Blog — April , 2018
The laminates for the deck beams are being rough cut on our bandsaw (above). The timber is heavy and awkward to manipulate even after it is resawn into manageable sizes.
The laminates are stacked in our drying shed.
A very few of the futtocks have too much shape for our oak stock, so they have to be laminated to accommodate the curves.
For the laminating, we use resorcinol glue, a formaldehyde-based glue introduced in the early 1940s. It has better UV and heat resistance than epoxies. While epoxy has been the “go to” glue in recent decades it is not always the best choice. We went with resorcinol because oak, with its high acidic and tannin content, resists epoxies. It is interesting to note that no glue was used when Cynara was constructed at Camper and Nicholson’s Gosport yard. Sealants made from tars, oils and lead compounds were used, along with various time-tested joinery and shipbuilding techniques to keep the components together (along with a lot of rivets, etc.) Glue is no substitute for good joinery, so we keep the use of glue to a minimum and use the same joinery techniques as when she was built. But glue does give us options, such as the laminated deck beams or plank repairs.
Now that the keel is straight and the lower frame pairs are fitted, frame replacement can move up the hull (above).
The frames are held against the old planking with temporary fasteners and the shape of the hull is constantly monitored.
The stern post and stern knee are painted with an underwater primer, and gaps, frayed surfaces, etc., are treated with liberal amounts of linseed oil and red lead. Even after these precautions are taken, the saturated timber moves as it dries—we just hope to slow the process until it is encapsulated with fresh timber and new bolts to hold it. Red lead putty is used because it dries slowly, and it will not have an adverse effect when the timber swells again. Using hard compounds like polyester resins or thickened epoxy would harden in the cracks and act like wedges as the timber swells, potentially expanding the cracks even further. A soft compound is needed, so we use the linseed oil putty with plenty of red lead powder. The paint will most be lost during the fairing process later on.
Preparing the stem for removal (above), and after it has been lowered to the floor (below).
Unfortunately, after the planking was released and the stem was revealed in its entirety, large cracks were appartent behind the plank ends and the centerline. There was also significant fresh water ingress at the top of the timber. There was a previous repair that replaced the stem head and the lower half of the stem had also been previously replaced. It was also significantly distorted, meaning the boat would always have a “bent nose.” We decided to remove it and replace it so as not to disrupt other work. It was a tough decision to make but . . .
The heavy oak stem section was moved to the joinery tent where the new section would be made.

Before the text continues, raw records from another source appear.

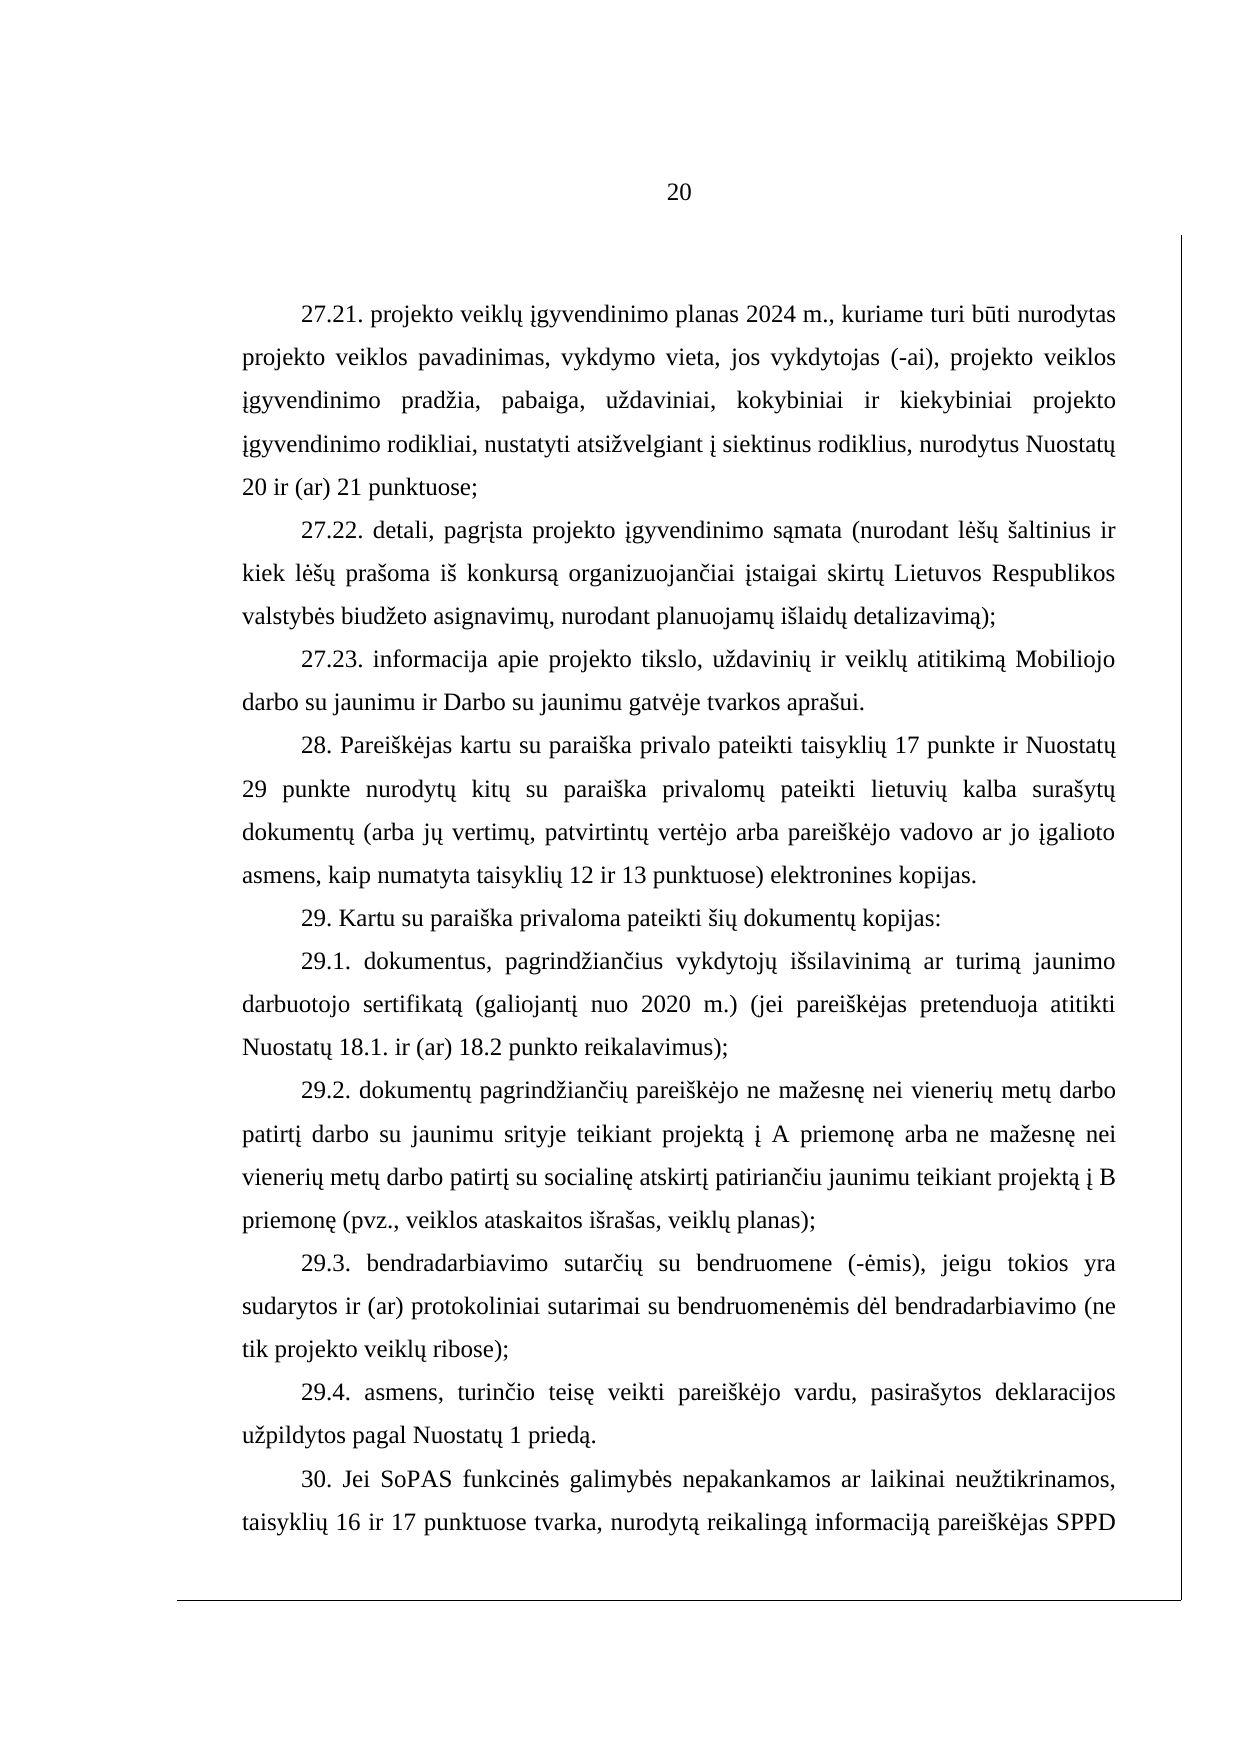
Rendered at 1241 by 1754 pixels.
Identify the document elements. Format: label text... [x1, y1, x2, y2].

text 27.22. detali, pagrįsta projekto įgyvendinimo sąmata (nurodant lėšų šaltinius ir kiek lėšų prašoma iš konkursą organizuojančiai įstaigai skirtų Lietuvos Respublikos valstybės biudžeto asignavimų, nurodant planuojamų išlaidų detalizavimą); [177, 450, 1181, 580]
text 28. Pareiškėjas kartu su paraiška privalo pateikti taisyklių 17 punkte ir Nuostatų 29 punkte nurodytų kitų su paraiška privalomų pateikti lietuvių kalba surašytų dokumentų (arba jų vertimų, patvirtintų vertėjo arba pareiškėjo vadovo ar jo įgalioto asmens, kaip numatyta taisyklių 12 ir 13 punktuose) elektronines kopijas. [177, 666, 1181, 838]
text 27.21. projekto veiklų įgyvendinimo planas 2024 m., kuriame turi būti nurodytas projekto veiklos pavadinimas, vykdymo vieta, jos vykdytojas (-ai), projekto veiklos įgyvendinimo pradžia, pabaiga, uždaviniai, kokybiniai ir kiekybiniai projekto įgyvendinimo rodikliai, nustatyti atsižvelgiant į siektinus rodiklius, nurodytus Nuostatų 20 ir (ar) 21 punktuose; [177, 235, 1181, 450]
text 29.1. dokumentus, pagrindžiančius vykdytojų išsilavinimą ar turimą jaunimo darbuotojo sertifikatą (galiojantį nuo 2020 m.) (jei pareiškėjas pretenduoja atitikti Nuostatų 18.1. ir (ar) 18.2 punkto reikalavimus); [177, 882, 1181, 1011]
text 29.2. dokumentų pagrindžiančių pareiškėjo ne mažesnę nei vienerių metų darbo patirtį darbo su jaunimu srityje teikiant projektą į A priemonę arba ne mažesnę nei vienerių metų darbo patirtį su socialinę atskirtį patiriančiu jaunimu teikiant projektą į B priemonę (pvz., veiklos ataskaitos išrašas, veiklų planas); [177, 1011, 1181, 1183]
text 30. Jei SoPAS funkcinės galimybės nepakankamos ar laikinai neužtikrinamos, taisyklių 16 ir 17 punktuose tvarka, nurodytą reikalingą informaciją pareiškėjas SPPD teikia el. būdu administruojančios įstaigos paskirtam specialistui, el. paštu natasa.paceviciene@sppd.lt adresu. [177, 1399, 1181, 1600]
text 29.4. asmens, turinčio teisę veikti pareiškėjo vardu, pasirašytos deklaracijos užpildytos pagal Nuostatų 1 priedą. [177, 1313, 1181, 1399]
text 29. Kartu su paraiška privaloma pateikti šių dokumentų kopijas: [177, 838, 1181, 882]
text 27.23. informacija apie projekto tikslo, uždavinių ir veiklų atitikimą Mobiliojo darbo su jaunimu ir Darbo su jaunimu gatvėje tvarkos aprašui. [177, 580, 1181, 666]
text 29.3. bendradarbiavimo sutarčių su bendruomene (-ėmis), jeigu tokios yra sudarytos ir (ar) protokoliniai sutarimai su bendruomenėmis dėl bendradarbiavimo (ne tik projekto veiklų ribose); [177, 1183, 1181, 1313]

The stem issue had not been anticipated, and such a large and complicated part could not be produced from our oak stock. The long sweeping curve would have to be cut from equally curved wood, hand selected from a whole oak tree. Instead, this was going to have to be laminated in locally sourced timber. The lower section that had previously been replaced had been done in iroko and this seemed like a sensible choice. Iroko would be equally strong, if not stronger as the laminations would follow the long curve and leave no short grain. The stem was drawn full size on the joinery floor and a jig was built to bend the laminates over during the gluing process.
Now that all the lower frame pairs had been fitted and fastened we were in a position to fit the original garboard strakes. The individual planks had been cleaned and repaired it was a good sight to see them refitted and bedded in copious amounts of red lead putty, locking all the frame ends in place.
The engine room bulkhead was sand blasted by Sawamura, who was concerned by its condition. Paul thought that much of it could be retained, with the bad parts removed and cut away in sections with new parts welded. Sawamura preferred to replace the whole bulkhead and after the cost was calculated to be the same, that was the final decision. Sometimes authenticity has to be sacrificed, but building a new one would not be simple. . . .
The web frames that are situated at the main mast and just after the main mast (above) were also sandblasted along with the floors and knees (below) that were good enough to reuse.
With the stem removed, Cynara was looking very fragile.